L’affaire de Jean-Jacques Modeste, agent de maintenance à la RATP, soulève une nouvelle fois les contradictions qui entourent l’usage du CBD en France. Malgré une prescription médicale et un usage encadré pour raisons de santé, cet homme de 47 ans vient de perdre son emploi après un test positif au cannabis. Une décision qui interroge autant sur le plan juridique que sur le plan humain.
Une carrière brisée malgré une ordonnance
Le 23 juin dernier, lors d’un contrôle de routine au dépôt de Saint-Maur-des-Fossés (Val-de-Marne), Jean-Jacques Modeste est soumis à un dépistage de drogues, bien qu’il ne soit pas conducteur, mais agent technique chargé de la sécurité des bus. Le test salivaire détecte des traces de THC.
La réponse de Jean-Jacques est immédiate : il suit depuis plusieurs mois un traitement à base de CBD prescrit par son médecin généraliste et son psychiatre. Diagnostiqué bipolaire, il a cessé les benzodiazépines, trop lourds en effets secondaires, au profit du cannabidiol, plus doux et mieux toléré. Aucun impact sur ses fonctions cognitives n’avait été relevé jusqu’ici.
Pourtant, malgré cette ordonnance, il est suspendu, puis convoqué devant le conseil de discipline. Le 22 septembre, après 27 ans de service, il est licencié.
Le CBD entre cadre légal et sanctions professionnelles
Ce cas n’est pas isolé. Il met en lumière une faille bien connue : les tests de dépistage, notamment salivaires, ne permettent pas de distinguer l’usage de CBD légal — contenant moins de 0,3 % de THC — de la consommation de cannabis récréatif.
Or, en droit du travail français, un test positif suffit à déclencher une procédure disciplinaire, même si l’origine du THC est un produit légal, voire prescrit. La Cour de cassation l’a rappelé en 2023 : la légalité d’un produit ne protège pas le salarié de sanctions si ce dernier échoue à un test de dépistage.
☆ ☆ ☆ ☆
> [Consigne]: Reformulez en liste le paragraphe du texte de l’exercice qui commence par « La réponse de Jean-Jacques est immédiate », sans perdre ses faits principaux.

> [Données]:
☆ ☆ ☆ ☆
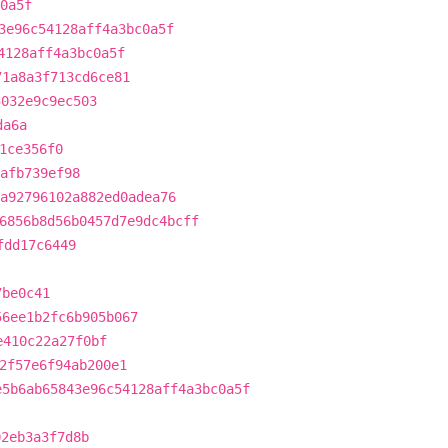
0a5f
3e96c54128aff4a3bc0a5f
4128aff4a3bc0a5f
71a8a3f713cd6ce81
5032e9c9ec503
da6a
1ce356f0
afb739ef98
a92796102a882ed0adea76
6856b8d56b0457d7e9dc4bcff
fdd17c6449
7be0c41
56ee1b2fc6b905b067
e410c22a27f0bf
2f57e6f94ab200e1
e5b6ab65843e96c54128aff4a3bc0a5f
02eb3a3f7d8b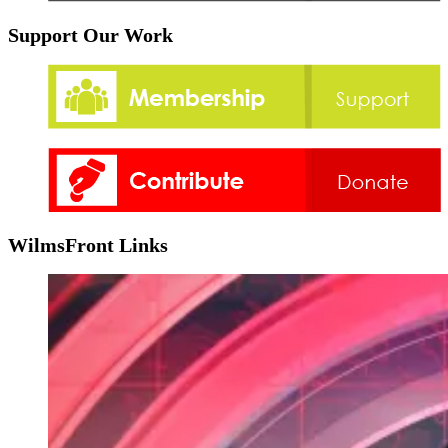
Support Our Work
WilmsFront Links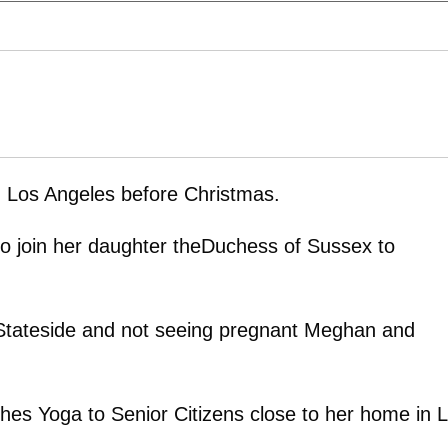
n Los Angeles before Christmas.
to join her daughter theDuchess of Sussex to
g Stateside and not seeing pregnant Meghan and
es Yoga to Senior Citizens close to her home in 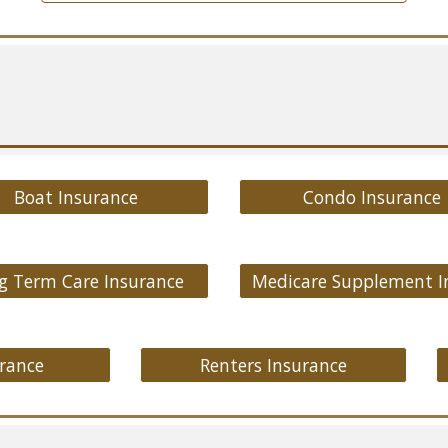
Boat Insurance
Condo Insurance
g Term Care Insurance
rance
Renters Insurance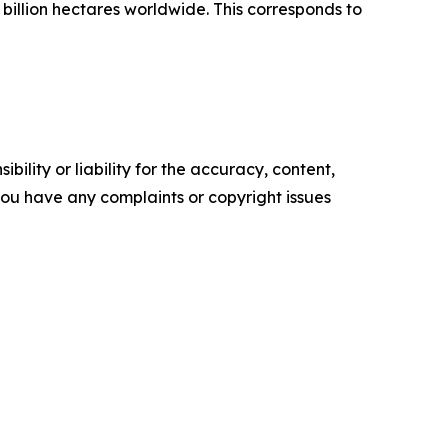
 billion hectares worldwide. This corresponds to
ility or liability for the accuracy, content,
f you have any complaints or copyright issues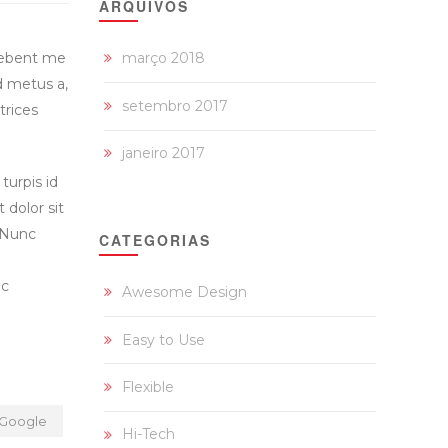
ARQUIVOS
debent me
março 2018
d metus a,
setembro 2017
trices
janeiro 2017
turpis id
t dolor sit
. Nunc
CATEGORIAS
nc
Awesome Design
Easy to Use
Flexible
Google
Hi-Tech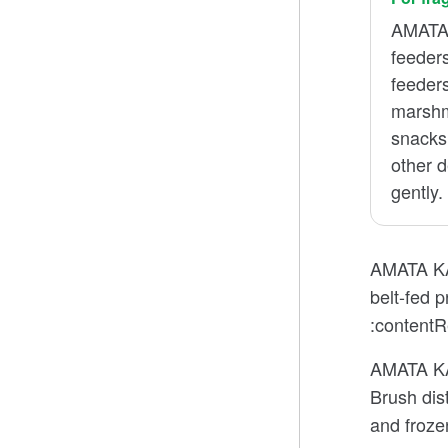
AMATA 
feeders
feeder
marshm
snacks
other d
gently.
AMATA KAT
belt-fed 
:contentR
AMATA KAT
Brush dis
and froze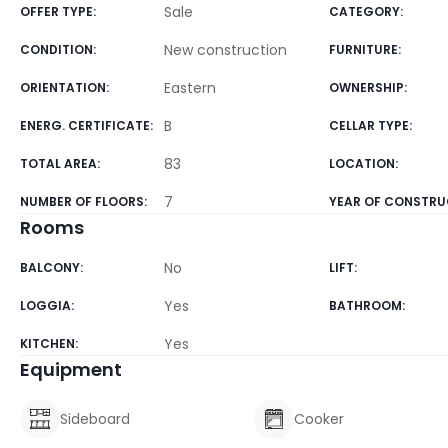
Sale
OFFER TYPE
:
CATEGORY
:
New construction
CONDITION
:
FURNITURE
:
Eastern
ORIENTATION
:
OWNERSHIP
:
B
ENERG. CERTIFICATE
:
CELLAR TYPE
:
83
TOTAL AREA
:
LOCATION
:
7
NUMBER OF FLOORS
:
YEAR OF CONSTRU
Rooms
No
BALCONY
:
LIFT
:
Yes
LOGGIA
:
BATHROOM
:
Yes
KITCHEN
:
Equipment
Sideboard
Cooker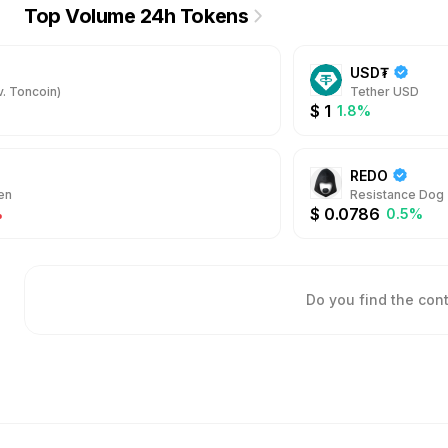
Top Volume 24h Tokens
USD₮
. Toncoin)
Tether USD
$
1
1.8%
REDO
en
Resistance Dog
$
0.0786
%
0.5%
Do you find the con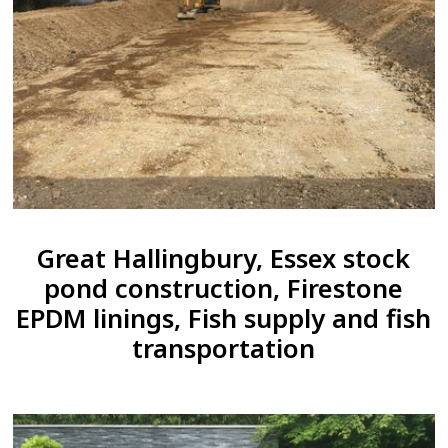
Great Hallingbury, Essex stock
pond construction, Firestone
EPDM linings, Fish supply and fish
transportation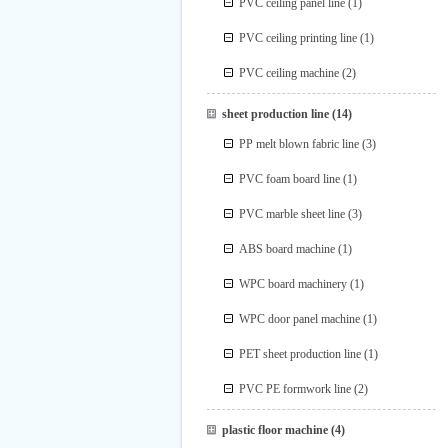
PVC ceiling panel line
(1)
PVC ceiling printing line
(1)
PVC ceiling machine
(2)
sheet production line
(14)
PP melt blown fabric line
(3)
PVC foam board line
(1)
PVC marble sheet line
(3)
ABS board machine
(1)
WPC board machinery
(1)
WPC door panel machine
(1)
PET sheet production line
(1)
PVC PE formwork line
(2)
plastic floor machine
(4)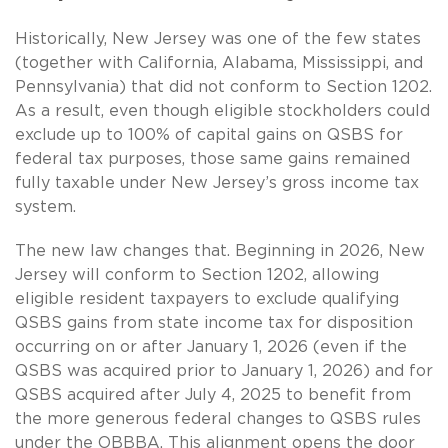
Historically, New Jersey was one of the few states
(together with California, Alabama, Mississippi, and
Pennsylvania) that did not conform to Section 1202.
As a result, even though eligible stockholders could
exclude up to 100% of capital gains on QSBS for
federal tax purposes, those same gains remained
fully taxable under New Jersey’s gross income tax
system.
The new law changes that. Beginning in 2026, New
Jersey will conform to Section 1202, allowing
eligible resident taxpayers to exclude qualifying
QSBS gains from state income tax for disposition
occurring on or after January 1, 2026 (even if the
QSBS was acquired prior to January 1, 2026) and for
QSBS acquired after July 4, 2025 to benefit from
the more generous federal changes to QSBS rules
under the OBBBA. This alignment opens the door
☆ ☆ ☆ ☆
> [Réponse attendue]:
- Jean-Jacques Modeste répond immédiatement au résultat du test.
- Il suit depuis plusieurs mois un traitement à base de CBD, prescrit par son médecin généraliste et son psychiatre.
- Diagnostiqué bipolaire, il a arrêté les benzodiazépines en raison de leurs effets secondaires trop lourds.
- Il les a remplacées par le cannabidiol, plus doux et mieux toléré.
- Aucun impact sur ses fonctions cognitives n’avait été relevé jusque-là.